Die Lüge (Mikita Franko)
Mikita ist fünf Jahre alt, als seine Mutter stirbt und er, in Ermangelung eines anwesenden Vaters, in die Obhut seines Onkels Slawa kommt. Doch der lebt nicht allein, sondern zusammen mit seinem Partner Lew. An ein Leben mit zwei Vätern, und an Lew im Speziellen muss Mikita sich zunächst gewöhnen, langsam aber werden beide Männer für ihn zu echten Bezugspersonen und Freunden, seine Kindheit zu einer erfüllten Zeit. Erst als Mikita ins Schulalter kommt, beginnt er vollends zu begreifen, wie sehr seine Familie von der Normalität abweicht, die in der russischen Kleinstadt herrscht. Niemand darf erfahren, dass er zwei Väter hat, zwei Männer, die sich lieben, und so wird das Lügen zu einem festen Bestandteil des Alltags. Kommt Besuch werden die Fotos weggeräumt, Schulaufsätze zum Thema Familie fingiert und das wahre Leben vor den Freunden verschwiegen. Über die Jahre werden die Lügen zu einer Last, die Mikita zu zerbrechen droht…

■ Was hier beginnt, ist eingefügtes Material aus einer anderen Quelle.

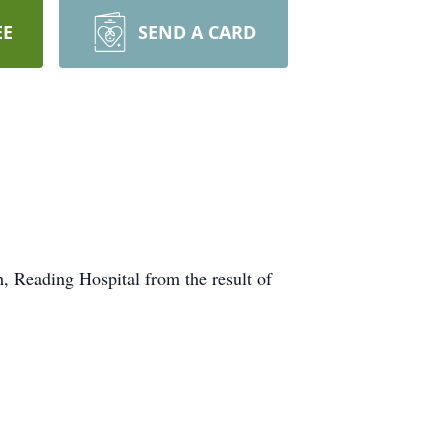
EE
SEND A CARD
, Reading Hospital from the result of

Mikita Franko hat mit Die Lüge einen spannenden, aufwühlenden und tiefgehenden Coming of Age Roman geschrieben, der mich wirklich mitgenommen hat. Erzählt wird die Geschichte chronologisch aus der Sicht von Mikita, einer, wie Franko selbst sagt, cis-Version des/der Autor/Autorin (Franko identifiziert sich als non-binär). Wie viel letztendlich von Mikita in Mikita steckt, vermag ich nicht zu sagen. Fest steht aber, dass sich die Schilderungen aus den Augen dieses heranwachsenden Jungen für mich durchweg absolut authentisch und dadurch umso eindringlicher anfühlten. Das Versteckspiel, die schwankenden Gefühle und die Tatsache, dass sich auch Mikita selbst dem gesellschaftlich vorgegeben Denken nicht ganz entziehen kann, gaben dem Buch, genau wie die vielschichtig angelegten Figuren eine Tiefe, die mich sehr berührte. Hier ist niemand nur gut oder böse, Widersprüche und Entwicklungen werden ebenso nachvollziehbar, wie die psychischen Probleme, die der Protagonist im Jugendalter entwickelt. In Russland steht Homosexualität nicht unter Strafe, dafür aber unter einem gesellschaftlichen Tabu und verschiedenen Reglementierungen (wie dem Gesetz gegen „homosexuelle Propaganda“), Die Lüge macht auf fesselnde Weise anschaulich, wie sehr es Menschen kaputt machen kann, wenn sie gezwungen sind ihr Selbst zu verstecken. Ein großartiges Buch.